I know what you mean about the back- I've noticed  I'll sway my back if I'm tired and need to cut down on the weight. The same thing with tricep knickbacks- the elbow will drop if I don't pay attention. (Darned body parts- gotta watch 'em every minute). 

And Paul-  I like you too :cheers:


----------



## jfarnsworth (Feb 8, 2003)

I always use full range of motion on bicep work outs. I had someone show me the 21's as it looks nice and tough I still use the full stretch. However when on chest day the last exercise (fly machine) I use 1/4 reps. Drop the weight down a little and go until total fatigue using 3 sets.


----------



## Wmarden (Mar 23, 2003)

Frankly my two favorite bicep exercises are hammer curls and concentraion curls.    Never got as much out of barbell curls.  I guess my muscle balance is weird.


----------



## progressivetactics (Mar 25, 2003)

Hammer curls are often overlooked, and that is why people have the swimmer's amr as compared to a body builders arm!  

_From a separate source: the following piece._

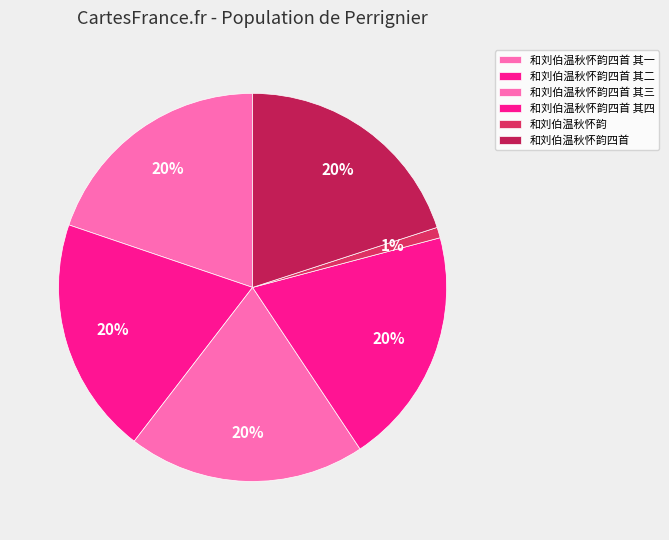

To the nearest percent, what is the combined percentage of 和刘伯温秋怀韵四首 其一 and 和刘伯温秋怀韵四首 其三?

40%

21's are a nice 'finishing' exercise. Don't do them every work out. Maybe every 3rd bicep day.  Keep hitting the dumbells!  Alternating curls, preacher curls, hammer curls.   9 sets total as a standard (+2 warm up sets at the beginning).

As a "treat" throw in the 21's, every 3rd week.
I forgot if you mentioned it this way, but bottom 1/2 first, then top 1/2, then full range motion.  SLow, light bend in knees, elbows posted at the waist!!!
You'll do great!


----------